On March 11, 2026, journalist Julia Angwin filed a class action lawsuit against Superhuman Platform Inc., the San Francisco-based company that owns and operates Grammarly, in the U.S. District Court for the Southern District of New York.
The lawsuit alleges that Grammarly used Angwin's name and the identities of hundreds of other writers, journalists and professionals to power a paid AI writing feature called Expert Review, all without ever asking for their consent. Angwin is an award-winning journalist, contributing opinion editor at The New York Times and founder of Proof News and The Markup.
What is Grammarly's Expert Review feature?
Grammarly is one of the most widely used AI writing tools in the world, claiming 40 million daily users and $700 million in annual revenue. In August 2025, the company introduced Expert Review as part of its $12-per-month Pro subscription.
According to the complaint, when a user activates Expert Review, Grammarly tells them it is "finding experts to review your piece," then displays a notice saying it is "applying ideas from" a specific named expert alongside a short biography.
From there, the tool places comments next to passages in the user's document with writing suggestions like "lead with personal stake" or "sharpen the opening."

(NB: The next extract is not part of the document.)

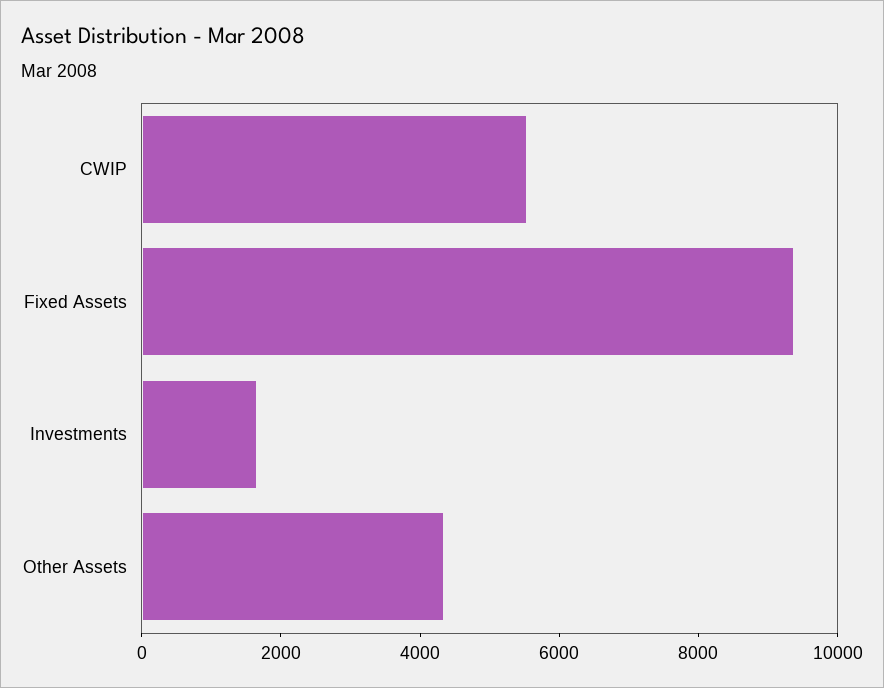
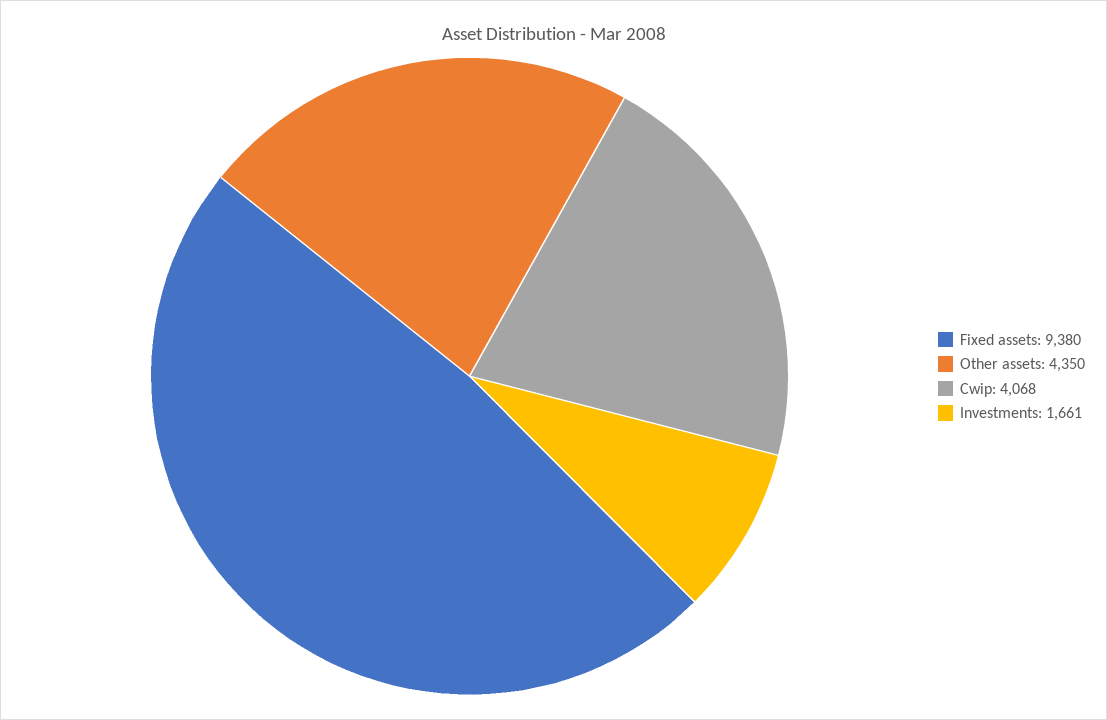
CWIP: 5500 -> 4068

The lawsuit alleges the named experts featured in the tool include Angwin, bestselling author Stephen King, astrophysicist Neil deGrasse Tyson, New York Times reporter Kashmir Hill, journalist Kara Swisher and former FTC commissioner Julie Brill.
How Angwin found out
According to the complaint, Angwin had no idea Grammarly used her name until March 9, 2026, when journalist Casey Newton published a report in his newsletter, Platformer, revealing that Grammarly used his and dozens of other reporters' names to power the feature.
Angwin filed her lawsuit two days later. The complaint alleges that Grammarly analyzed her published work to generate AI writing feedback it then attributed to her. The lawsuit claims the feature gave users the false impression that they received real guidance from a well-known expert when Grammarly generated all of it with AI.
The complaint also notes that Grammarly included a disclaimer buried in its documentation stating that expert references "are for informational purposes only and do not indicate any affiliation with Grammarly or endorsement by the referenced expert." But the lawsuit claims this fine print did little to correct the misleading impression the feature created.
Grammarly's response and the feature's timeline
Following Newton's report, Superhuman Platform CEO Shishir Mehrotra announced the company would disable Expert Review and "reimagine" the feature while giving experts more control over how Grammarly represents them. But the complaint alleges Expert Review operated since August 2025, roughly seven months before most of the named individuals reportedly discovered Grammarly used their names.
The legal claims
The lawsuit brings four claims against Superhuman Platform Inc., all centered on the alleged unauthorized use of people's names for commercial gain:
- California common law right of publicity, which prevents companies from using people's identities commercially without permission
- California Civil Code Section 3344, a state law that bars companies from using someone's name to sell a product without their consent
- New York Civil Rights Law, Sections 50 and 51, which make it illegal to use a person's name for advertising or trade without written approval
- Unjust enrichment, a legal theory that applies when a company profits unfairly at someone else's expense
The lawsuit seeks compensatory damages, restitution, disgorgement of profits, injunctive relief, exemplary damages and attorneys' fees.
What this means for Grammarly users
The case is structured as a class action, but the proposed class covers the writers and professionals whose names were allegedly used and not Grammarly subscribers. There is no settlement, no claims process and no money available at this time. The lawsuit remains pending in federal court in Manhattan.